> **Assigned task 1**: Transcribe the BeagleCore benchmark write-up from "A while ago" down to "I tested earlier.".
> **Assigned task 2**:
Answer these questions from the BeagleCore benchmark write-up:
(a) How much RAM does the BCM1 module come with?
(b) Which SD card was used for the benchmarks?
(c) How many times was each test run, and which result was used?

> **Extract provided**:
########################################
BeagleCore Module eMMC and SD card benchmarks
In my experience, slow filesystem I/O is one of the biggest disadvantages of cheap ARM-based single-board computers. It contributes a lot to the general feeling of sluggishness when you work interactively with such systems. Of course, for many applications you might not care much about the filesystem after booting. It all depends on what you want to use the computer for. But it's very rare to see one of these small ARMs that would not be several times slower than a 10-year old Intel x86 box as far as I/O is concerned.
A while ago I did some benchmarking of the eMMC flash on the old Raspberry Pi Compute Module. I compared it with the SD card performance on Raspberry Pi Zero and the SATA drive on a CubieTruck. In the mean time, the project that brought the Computer Module on my desk back then has pivoted to a BeagleCore module. Since I now have a small working system with the BCM1 I thought I might do the same thing and compare its I/O performance with the other systems I tested earlier.
The BCM1 is a small Linux-running computer that comes in the form of a surface-mount hybrid module. It is built around a Texas Instruments AM335x Sitara system-on-chip with a single-core 1 GHz ARM Cortex-A8 CPU. The module comes with 512 MB RAM and 4 GB eMMC chip. It is supported by the software from the BeagleBoard ecosystem and in my case runs Debian Jessie with the 4.4.30-ti-r64 Linux kernel. Our board has a micro SD card socket, so I was also able to benchmark the SD card as well as the eMMC flash. I was using the Samsung EVO+ 32 GB card.
To perform the benchmark I used the same script on BCM1 as I used in my previous tests. I used hdparm and dd to estimate uncached and cached read and write throughputs. I ran each test 5 times and used the best result.
The write performance is better with the SD card than the eMMC flash on BCM1. SD card on BCM1 is also faster than the SD card on Raspberry Pi Zero, although this is probably not relevant. It's likely that the Zero performance was limited by the no-name SD card that came with it. eMMC on the BCM1 is slower than on Raspberry Pi CM.
The 16.2 MB/s result for the SD card here is somewhat suspect however. After several repeats, the first run of five was always the fastest, with the later runs only yielding around 12 MB/s. It is as if some caching was involved (even though fdatasync was specified with dd).
Interestingly, things turn around with read performance. BCM1's eMMC flash is better at reading data than the SD card. In fact, BCM1 eMMC flash reads faster than both Raspberry Pi setups I tested. It is still at least 3 times slower than a SATA drive on the CubieTruck.
Cached read performance is the least interesting of these tests. It's more or less the benchmark of the CPU memory access rather than anything related to the storage devices. Hence both BCM1 results are more or less identical. Interestingly, BCM1 with the 1 GHz CPU does not seem to be significantly better than the Compute Module with the 700 MHz CPU.
My results for the BCM1 eMMC flash are similar to those published here for the BeagleBone Black. This is expected, since BeagleBone Black has the same hardware as BCM1, and gives me some confidence that my results are at least somewhat correct.
########################################
> **Extracted information**:

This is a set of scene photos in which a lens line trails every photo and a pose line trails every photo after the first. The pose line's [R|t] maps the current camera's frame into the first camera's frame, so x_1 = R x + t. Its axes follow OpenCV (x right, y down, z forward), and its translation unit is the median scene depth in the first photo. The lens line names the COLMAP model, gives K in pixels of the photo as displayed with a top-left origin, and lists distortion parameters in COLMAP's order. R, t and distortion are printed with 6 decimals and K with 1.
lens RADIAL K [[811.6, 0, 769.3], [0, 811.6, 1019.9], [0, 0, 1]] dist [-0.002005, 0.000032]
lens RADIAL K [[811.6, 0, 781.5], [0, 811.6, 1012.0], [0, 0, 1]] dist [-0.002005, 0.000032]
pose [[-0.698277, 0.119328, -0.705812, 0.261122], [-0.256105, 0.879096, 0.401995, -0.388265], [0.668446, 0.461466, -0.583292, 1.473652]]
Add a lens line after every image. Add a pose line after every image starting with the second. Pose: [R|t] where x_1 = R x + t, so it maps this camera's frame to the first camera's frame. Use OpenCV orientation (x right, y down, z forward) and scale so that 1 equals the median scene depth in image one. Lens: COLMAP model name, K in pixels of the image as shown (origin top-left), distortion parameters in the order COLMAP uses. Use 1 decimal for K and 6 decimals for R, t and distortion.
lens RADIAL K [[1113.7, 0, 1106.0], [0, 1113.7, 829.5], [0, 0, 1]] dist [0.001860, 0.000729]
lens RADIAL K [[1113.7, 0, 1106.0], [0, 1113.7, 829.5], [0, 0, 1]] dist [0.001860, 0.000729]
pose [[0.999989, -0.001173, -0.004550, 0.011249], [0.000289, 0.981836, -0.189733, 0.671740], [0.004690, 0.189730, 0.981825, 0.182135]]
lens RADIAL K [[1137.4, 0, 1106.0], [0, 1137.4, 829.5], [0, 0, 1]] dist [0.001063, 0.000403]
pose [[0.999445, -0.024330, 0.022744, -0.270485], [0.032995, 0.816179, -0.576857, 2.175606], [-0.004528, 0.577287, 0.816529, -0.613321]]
########################################
> **Your response 1**:
A while ago I did some benchmarking of the eMMC flash on the old Raspberry Pi Compute Module. I compared it with the SD card performance on Raspberry Pi Zero and the SATA drive on a CubieTruck. In the mean time, the project that brought the Computer Module on my desk back then has pivoted to a BeagleCore module. Since I now have a small working system with the BCM1 I thought I might do the same thing and compare its I/O performance with the other systems I tested earlier.

> **Your response 2**:
(a) 512 MB.
(b) The Samsung EVO+ 32 GB card.
(c) Each test was run 5 times, and the best result was used.